A permanência definitiva no Brasil só foi autorizada em julho, seis meses após a assinatura do contrato. No pedido enviado por Coaracy ao Conselho Nacional de Imigração, ele argumentou que “o polo aquático sempre sofreu com a carência de atletas e de tradição (no Brasil)”. “A CBDA necessita da permanência definitiva dos atletas, com vistas a um futuro processo de naturalização e participação na Olimpíada.”

A Lei do Imigrante exige que um naturalizando comprove residência no País há quatro anos, mas o prazo pode cair para um ano se o ministro da Justiça entender que o candidato pode prestar “serviços relevantes ao Brasil”. Com apoio formal do COB perante o Ministério da Justiça, a CBDA conseguiu as naturalizações em 16 de abril.

Com o certificado de naturalização em mãos, Vrlic foi liberado para defender a seleção brasileira na Superfinal da Liga Mundial, na Itália, e nos Jogos Pan-Americanos, em Toronto. A Federação Internacional de Natação (Fina), entretanto, barrou a naturalização esportiva de Soro, pois não se convenceu de que ele mora há um ano no Brasil. Afinal, o goleiro defende o Partizan Belgrado, da Sérvia.

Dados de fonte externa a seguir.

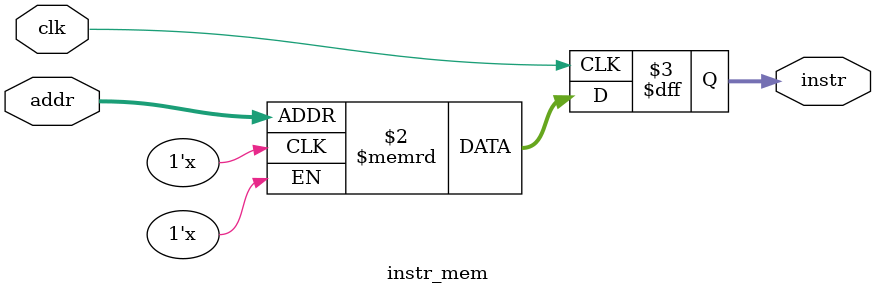
<source format=v>
module instr_mem(
    input wire clk,
    input wire[7:0] addr,
    output reg[15:0] instr
);

reg[15:0] mem[100:0];

always @(posedge clk) begin
    instr <= mem[addr];
end

endmodule

</source>
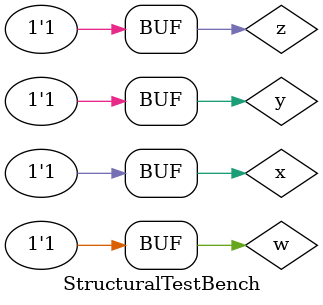
<source format=sv>
`timescale 1ns/1ns
module StructuralTestBench();
    reg w, x, y, z;
    wire [6:0]test_out;

    sevenSegmentDecoder test(w, x, y, z,test_out);
    
    initial begin
       
        w = 0; x = 0; y = 0; z = 0; #10;
        w = 0; x = 0; y = 0; z = 1; #10;
        w = 0; x = 0; y = 1; z = 0; #10;
        w = 0; x = 0; y = 1; z = 1; #10;
        w = 0; x = 1; y = 0; z = 0; #10;
        w = 0; x = 1; y = 0; z = 1; #10;
        w = 0; x = 1; y = 1; z = 0; #10;
        w = 0; x = 1; y = 1; z = 1; #10;
        w = 1; x = 0; y = 0; z = 0; #10;
        w = 1; x = 0; y = 0; z = 1; #10;
        w = 1; x = 0; y = 1; z = 0; #10;
        w = 1; x = 0; y = 1; z = 1; #10;
        w = 1; x = 1; y = 0; z = 0; #10;
        w = 1; x = 1; y = 0; z = 1; #10;
        w = 1; x = 1; y = 1; z = 0; #10;
        w = 1; x = 1; y = 1; z = 1; #10;
	#30;
     
    end
endmodule


</source>
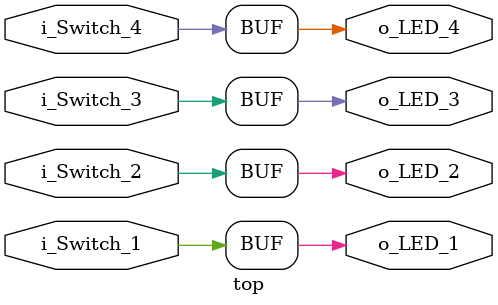
<source format=v>
module top(
    input i_Switch_1,
    input i_Switch_2,
    input i_Switch_3,
    input i_Switch_4,
    output o_LED_1,
    output o_LED_2,
    output o_LED_3,
    output o_LED_4);

    assign o_LED_1 = i_Switch_1;
    assign o_LED_2 = i_Switch_2;
    assign o_LED_3 = i_Switch_3;
    assign o_LED_4 = i_Switch_4;
endmodule

</source>
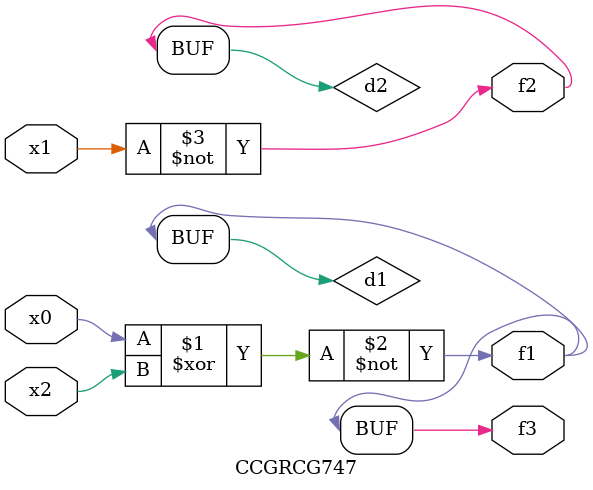
<source format=v>
module CCGRCG747(
	input x0, x1, x2,
	output f1, f2, f3
);

	wire d1, d2, d3;

	xnor (d1, x0, x2);
	nand (d2, x1);
	nor (d3, x1, x2);
	assign f1 = d1;
	assign f2 = d2;
	assign f3 = d1;
endmodule

</source>
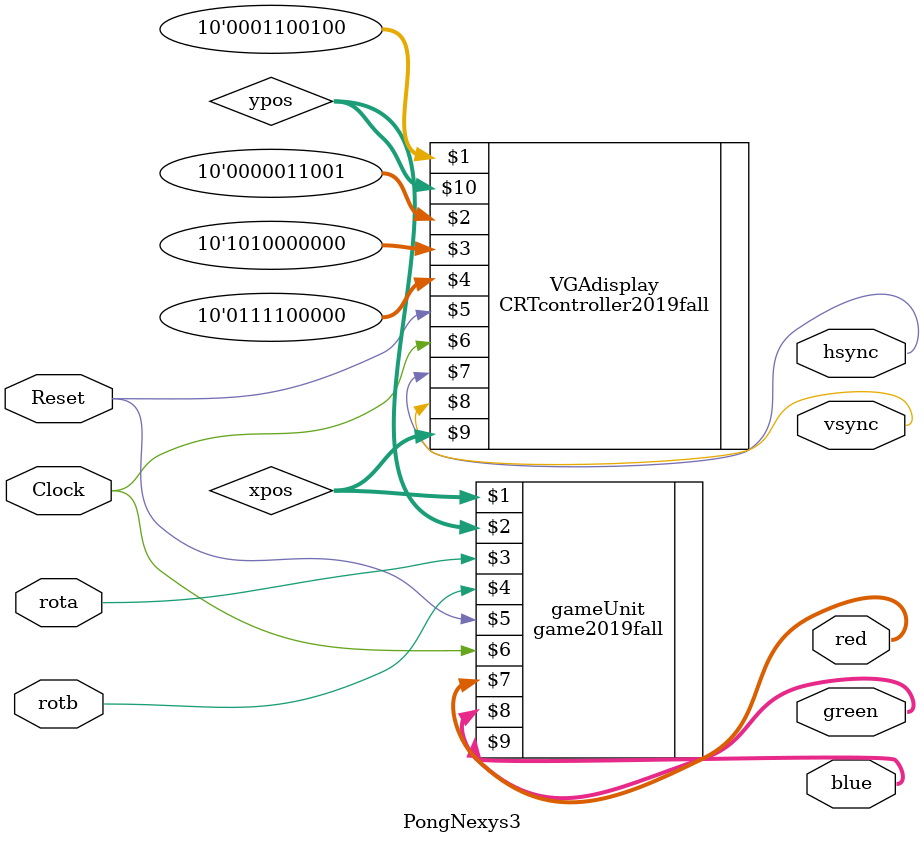
<source format=v>
`timescale 1ns / 1ps

module PongNexys3(
    input rota, rotb, Reset, Clock, 
    output [2:0] red,
    output [2:0] green,
    output [1:0] blue,
    output hsync, vsync
    );

wire [9:0] xpos;
wire [9:0] ypos;

parameter [9:0] NumberofPixels=10'd640, NumberofLines=10'd480;
parameter [9:0] SystemClock=10'd100, CRTClock=10'd25; //MHz 

//module CRTcontroller2019fall #(parameter ResolutionSize=10, SystemClockSize=10) (
//input [SystemClockSize-1:0] SystemClockFreq, CRTClockFreq, 
//input [ResolutionSize-1:0] Xresolution, Yresolution,
//input reset, clock, output hsync, vsync, 
//output [ResolutionSize-1:0] xpos, ypos);

CRTcontroller2019fall VGAdisplay(SystemClock, CRTClock, 
     NumberofPixels, NumberofLines, Reset, Clock, hsync, vsync, xpos, ypos);
	  
//module game2019fall(
//				input [9:0] xpos, ypos,
//				input rota, rotb,Reset, clk25,
//				output [2:0] red,
//				output [2:0] green,
//				output [1:0] blue,
//				);
game2019fall gameUnit(xpos, ypos, rota, rotb, Reset,Clock, red, green, blue);
					
endmodule

</source>
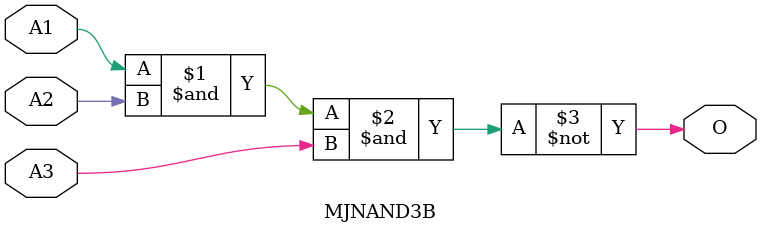
<source format=v>
module MJNAND3B(A1, A2, A3, O);
input   A1;
input   A2;
input   A3;
output  O;
nand g0(O, A1, A2, A3);
endmodule
</source>
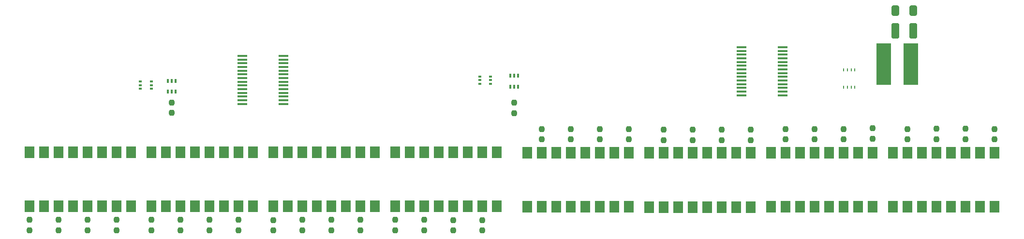
<source format=gbr>
%TF.GenerationSoftware,KiCad,Pcbnew,7.0.9*%
%TF.CreationDate,2023-12-10T13:16:36+00:00*%
%TF.ProjectId,Robust-IO-Expander,526f6275-7374-42d4-994f-2d457870616e,V1*%
%TF.SameCoordinates,Original*%
%TF.FileFunction,Paste,Top*%
%TF.FilePolarity,Positive*%
%FSLAX46Y46*%
G04 Gerber Fmt 4.6, Leading zero omitted, Abs format (unit mm)*
G04 Created by KiCad (PCBNEW 7.0.9) date 2023-12-10 13:16:36*
%MOMM*%
%LPD*%
G01*
G04 APERTURE LIST*
G04 Aperture macros list*
%AMRoundRect*
0 Rectangle with rounded corners*
0 $1 Rounding radius*
0 $2 $3 $4 $5 $6 $7 $8 $9 X,Y pos of 4 corners*
0 Add a 4 corners polygon primitive as box body*
4,1,4,$2,$3,$4,$5,$6,$7,$8,$9,$2,$3,0*
0 Add four circle primitives for the rounded corners*
1,1,$1+$1,$2,$3*
1,1,$1+$1,$4,$5*
1,1,$1+$1,$6,$7*
1,1,$1+$1,$8,$9*
0 Add four rect primitives between the rounded corners*
20,1,$1+$1,$2,$3,$4,$5,0*
20,1,$1+$1,$4,$5,$6,$7,0*
20,1,$1+$1,$6,$7,$8,$9,0*
20,1,$1+$1,$8,$9,$2,$3,0*%
G04 Aperture macros list end*
%ADD10RoundRect,0.237500X0.237500X-0.250000X0.237500X0.250000X-0.237500X0.250000X-0.237500X-0.250000X0*%
%ADD11RoundRect,0.237500X-0.237500X0.250000X-0.237500X-0.250000X0.237500X-0.250000X0.237500X0.250000X0*%
%ADD12R,1.780000X2.000000*%
%ADD13RoundRect,0.250000X0.412500X0.650000X-0.412500X0.650000X-0.412500X-0.650000X0.412500X-0.650000X0*%
%ADD14R,0.279400X0.508000*%
%ADD15R,0.600000X0.420000*%
%ADD16O,0.600000X0.420000*%
%ADD17R,1.750000X0.450000*%
%ADD18RoundRect,0.250000X-0.412500X-1.100000X0.412500X-1.100000X0.412500X1.100000X-0.412500X1.100000X0*%
%ADD19R,0.400000X0.650000*%
%ADD20R,2.590800X7.289800*%
G04 APERTURE END LIST*
D10*
%TO.C,R14*%
X219456000Y-101854000D03*
X219456000Y-100029000D03*
%TD*%
%TO.C,R16*%
X209296000Y-101901000D03*
X209296000Y-100076000D03*
%TD*%
D11*
%TO.C,R21*%
X119634000Y-116031000D03*
X119634000Y-117856000D03*
%TD*%
D10*
%TO.C,R9*%
X203200000Y-101750500D03*
X203200000Y-99925500D03*
%TD*%
D11*
%TO.C,R23*%
X129794000Y-116078000D03*
X129794000Y-117903000D03*
%TD*%
D10*
%TO.C,R12*%
X187960000Y-101901000D03*
X187960000Y-100076000D03*
%TD*%
%TO.C,R1*%
X160528000Y-101901000D03*
X160528000Y-100076000D03*
%TD*%
%TO.C,R13*%
X224536000Y-101901000D03*
X224536000Y-100076000D03*
%TD*%
D12*
%TO.C,U7*%
X160528000Y-104201000D03*
X157988000Y-104201000D03*
X155448000Y-104201000D03*
X152908000Y-104201000D03*
X150368000Y-104201000D03*
X147828000Y-104201000D03*
X145288000Y-104201000D03*
X142748000Y-104201000D03*
X142748000Y-113731000D03*
X145288000Y-113731000D03*
X147828000Y-113731000D03*
X150368000Y-113731000D03*
X152908000Y-113731000D03*
X155448000Y-113731000D03*
X157988000Y-113731000D03*
X160528000Y-113731000D03*
%TD*%
D10*
%TO.C,R10*%
X198120000Y-101901000D03*
X198120000Y-100076000D03*
%TD*%
D11*
%TO.C,R30*%
X82042000Y-116031000D03*
X82042000Y-117856000D03*
%TD*%
D10*
%TO.C,R2*%
X155448000Y-101901000D03*
X155448000Y-100076000D03*
%TD*%
D11*
%TO.C,R25*%
X55626000Y-116031000D03*
X55626000Y-117856000D03*
%TD*%
%TO.C,R26*%
X60706000Y-116031000D03*
X60706000Y-117856000D03*
%TD*%
D10*
%TO.C,R11*%
X193040000Y-101901000D03*
X193040000Y-100076000D03*
%TD*%
D11*
%TO.C,R31*%
X87122000Y-116031000D03*
X87122000Y-117856000D03*
%TD*%
%TO.C,R29*%
X76962000Y-116031000D03*
X76962000Y-117856000D03*
%TD*%
%TO.C,R18*%
X103378000Y-116031000D03*
X103378000Y-117856000D03*
%TD*%
D10*
%TO.C,R15*%
X214376000Y-101854000D03*
X214376000Y-100029000D03*
%TD*%
D11*
%TO.C,R28*%
X70866000Y-116031000D03*
X70866000Y-117856000D03*
%TD*%
D12*
%TO.C,U5*%
X98298000Y-113670000D03*
X100838000Y-113670000D03*
X103378000Y-113670000D03*
X105918000Y-113670000D03*
X108458000Y-113670000D03*
X110998000Y-113670000D03*
X113538000Y-113670000D03*
X116078000Y-113670000D03*
X116078000Y-104140000D03*
X113538000Y-104140000D03*
X110998000Y-104140000D03*
X108458000Y-104140000D03*
X105918000Y-104140000D03*
X103378000Y-104140000D03*
X100838000Y-104140000D03*
X98298000Y-104140000D03*
%TD*%
D11*
%TO.C,R17*%
X98298000Y-116078000D03*
X98298000Y-117903000D03*
%TD*%
%TO.C,R33*%
X80518000Y-95404500D03*
X80518000Y-97229500D03*
%TD*%
D10*
%TO.C,R6*%
X176784000Y-102004500D03*
X176784000Y-100179500D03*
%TD*%
D13*
%TO.C,C2*%
X210350500Y-79248000D03*
X207225500Y-79248000D03*
%TD*%
D11*
%TO.C,R24*%
X134874000Y-116078000D03*
X134874000Y-117903000D03*
%TD*%
D14*
%TO.C,R36*%
X200110979Y-89687400D03*
X199460993Y-89687400D03*
X198811007Y-89687400D03*
X198161021Y-89687400D03*
X198161021Y-92684600D03*
X198811007Y-92684600D03*
X199460993Y-92684600D03*
X200110979Y-92684600D03*
%TD*%
D11*
%TO.C,R27*%
X65786000Y-116031000D03*
X65786000Y-117856000D03*
%TD*%
D12*
%TO.C,U4*%
X76962000Y-113670000D03*
X79502000Y-113670000D03*
X82042000Y-113670000D03*
X84582000Y-113670000D03*
X87122000Y-113670000D03*
X89662000Y-113670000D03*
X92202000Y-113670000D03*
X94742000Y-113670000D03*
X94742000Y-104140000D03*
X92202000Y-104140000D03*
X89662000Y-104140000D03*
X87122000Y-104140000D03*
X84582000Y-104140000D03*
X82042000Y-104140000D03*
X79502000Y-104140000D03*
X76962000Y-104140000D03*
%TD*%
D15*
%TO.C,U15*%
X136332001Y-92130899D03*
D16*
X136332001Y-91480900D03*
X136332001Y-90830901D03*
X134431999Y-90830901D03*
X134431999Y-91480900D03*
X134431999Y-92130899D03*
%TD*%
D12*
%TO.C,U9*%
X203200000Y-104201000D03*
X200660000Y-104201000D03*
X198120000Y-104201000D03*
X195580000Y-104201000D03*
X193040000Y-104201000D03*
X190500000Y-104201000D03*
X187960000Y-104201000D03*
X185420000Y-104201000D03*
X185420000Y-113731000D03*
X187960000Y-113731000D03*
X190500000Y-113731000D03*
X193040000Y-113731000D03*
X195580000Y-113731000D03*
X198120000Y-113731000D03*
X200660000Y-113731000D03*
X203200000Y-113731000D03*
%TD*%
D10*
%TO.C,R5*%
X181864000Y-102004500D03*
X181864000Y-100179500D03*
%TD*%
D11*
%TO.C,R32*%
X92202000Y-116031000D03*
X92202000Y-117856000D03*
%TD*%
%TO.C,R19*%
X108458000Y-116031000D03*
X108458000Y-117856000D03*
%TD*%
D10*
%TO.C,R7*%
X171704000Y-102004500D03*
X171704000Y-100179500D03*
%TD*%
D17*
%TO.C,U2*%
X180252000Y-85691000D03*
X180252000Y-86341000D03*
X180252000Y-86991000D03*
X180252000Y-87641000D03*
X180252000Y-88291000D03*
X180252000Y-88941000D03*
X180252000Y-89591000D03*
X180252000Y-90241000D03*
X180252000Y-90891000D03*
X180252000Y-91541000D03*
X180252000Y-92191000D03*
X180252000Y-92841000D03*
X180252000Y-93491000D03*
X180252000Y-94141000D03*
X187452000Y-94141000D03*
X187452000Y-93491000D03*
X187452000Y-92841000D03*
X187452000Y-92191000D03*
X187452000Y-91541000D03*
X187452000Y-90891000D03*
X187452000Y-90241000D03*
X187452000Y-89591000D03*
X187452000Y-88941000D03*
X187452000Y-88291000D03*
X187452000Y-87641000D03*
X187452000Y-86991000D03*
X187452000Y-86341000D03*
X187452000Y-85691000D03*
%TD*%
D18*
%TO.C,C1*%
X207225500Y-82804000D03*
X210350500Y-82804000D03*
%TD*%
D10*
%TO.C,R8*%
X166624000Y-102004500D03*
X166624000Y-100179500D03*
%TD*%
%TO.C,R4*%
X145288000Y-101901000D03*
X145288000Y-100076000D03*
%TD*%
D11*
%TO.C,R34*%
X140462000Y-95446900D03*
X140462000Y-97271900D03*
%TD*%
D12*
%TO.C,U8*%
X181864000Y-104262000D03*
X179324000Y-104262000D03*
X176784000Y-104262000D03*
X174244000Y-104262000D03*
X171704000Y-104262000D03*
X169164000Y-104262000D03*
X166624000Y-104262000D03*
X164084000Y-104262000D03*
X164084000Y-113792000D03*
X166624000Y-113792000D03*
X169164000Y-113792000D03*
X171704000Y-113792000D03*
X174244000Y-113792000D03*
X176784000Y-113792000D03*
X179324000Y-113792000D03*
X181864000Y-113792000D03*
%TD*%
D17*
%TO.C,U1*%
X100120000Y-95665000D03*
X100120000Y-95015000D03*
X100120000Y-94365000D03*
X100120000Y-93715000D03*
X100120000Y-93065000D03*
X100120000Y-92415000D03*
X100120000Y-91765000D03*
X100120000Y-91115000D03*
X100120000Y-90465000D03*
X100120000Y-89815000D03*
X100120000Y-89165000D03*
X100120000Y-88515000D03*
X100120000Y-87865000D03*
X100120000Y-87215000D03*
X92920000Y-87215000D03*
X92920000Y-87865000D03*
X92920000Y-88515000D03*
X92920000Y-89165000D03*
X92920000Y-89815000D03*
X92920000Y-90465000D03*
X92920000Y-91115000D03*
X92920000Y-91765000D03*
X92920000Y-92415000D03*
X92920000Y-93065000D03*
X92920000Y-93715000D03*
X92920000Y-94365000D03*
X92920000Y-95015000D03*
X92920000Y-95665000D03*
%TD*%
D15*
%TO.C,U14*%
X76942001Y-92993999D03*
D16*
X76942001Y-92344000D03*
X76942001Y-91694001D03*
X75041999Y-91694001D03*
X75041999Y-92344000D03*
X75041999Y-92993999D03*
%TD*%
D12*
%TO.C,U10*%
X224536000Y-104201000D03*
X221996000Y-104201000D03*
X219456000Y-104201000D03*
X216916000Y-104201000D03*
X214376000Y-104201000D03*
X211836000Y-104201000D03*
X209296000Y-104201000D03*
X206756000Y-104201000D03*
X206756000Y-113731000D03*
X209296000Y-113731000D03*
X211836000Y-113731000D03*
X214376000Y-113731000D03*
X216916000Y-113731000D03*
X219456000Y-113731000D03*
X221996000Y-113731000D03*
X224536000Y-113731000D03*
%TD*%
%TO.C,U6*%
X119634000Y-113670000D03*
X122174000Y-113670000D03*
X124714000Y-113670000D03*
X127254000Y-113670000D03*
X129794000Y-113670000D03*
X132334000Y-113670000D03*
X134874000Y-113670000D03*
X137414000Y-113670000D03*
X137414000Y-104140000D03*
X134874000Y-104140000D03*
X132334000Y-104140000D03*
X129794000Y-104140000D03*
X127254000Y-104140000D03*
X124714000Y-104140000D03*
X122174000Y-104140000D03*
X119634000Y-104140000D03*
%TD*%
D19*
%TO.C,U12*%
X81168000Y-91623000D03*
X80518000Y-91623000D03*
X79868000Y-91623000D03*
X79868000Y-93523000D03*
X80518000Y-93523000D03*
X81168000Y-93523000D03*
%TD*%
D11*
%TO.C,R22*%
X124714000Y-116031000D03*
X124714000Y-117856000D03*
%TD*%
%TO.C,R20*%
X113538000Y-116031000D03*
X113538000Y-117856000D03*
%TD*%
D20*
%TO.C,L1*%
X205168500Y-88646000D03*
X209867500Y-88646000D03*
%TD*%
D19*
%TO.C,U13*%
X141112000Y-90714900D03*
X140462000Y-90714900D03*
X139812000Y-90714900D03*
X139812000Y-92614900D03*
X140462000Y-92614900D03*
X141112000Y-92614900D03*
%TD*%
D12*
%TO.C,U3*%
X55626000Y-113670000D03*
X58166000Y-113670000D03*
X60706000Y-113670000D03*
X63246000Y-113670000D03*
X65786000Y-113670000D03*
X68326000Y-113670000D03*
X70866000Y-113670000D03*
X73406000Y-113670000D03*
X73406000Y-104140000D03*
X70866000Y-104140000D03*
X68326000Y-104140000D03*
X65786000Y-104140000D03*
X63246000Y-104140000D03*
X60706000Y-104140000D03*
X58166000Y-104140000D03*
X55626000Y-104140000D03*
%TD*%
D10*
%TO.C,R3*%
X150368000Y-101901000D03*
X150368000Y-100076000D03*
%TD*%
M02*

</source>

Coaracy alega que a naturalização é “normal” e argumenta que os críticos da ação torcem contra o Brasil. “É absolutamente natural, todos os países que realizaram Olimpíada fizeram isso. Tivemos que trazer até o Felipe (Perrone). Não vejo nenhum pecado nisso. Qual é o problema nisso?”.

O pagamento aos três atletas, entretanto, não é a única ação para tentar fazer o Brasil medalhista no polo aquático no Rio. O COB se disponibilizou a pagar moradia, alimentação e transporte para a seleção brasileira disputar, como clube, a próxima edição da Liga Adriática, torneio interclubes mais forte do mundo. O projeto, entretanto, deve naufragar porque a CBDA tem encontrado dificuldades para pagar a inscrição na Liga, estimada em R$ 100 mil. A entidade não confirma a informação apurada pela reportagem.

A participação na Liga Adriática não faz parte do convênio de cerca de R$ 5,3 milhões, ofertados pelo Ministério do Esporte, para bancar estágios de treinamento e participação das seleções masculina e feminina em competições em 2015 e 2016.

A reportagem não conseguiu falar com Perrone e Vrlic, que estão disputando a Superfinal da Liga Mundial, na Itália. A reportagem tenta contato com Soro há pelo menos um mês, sem sucesso.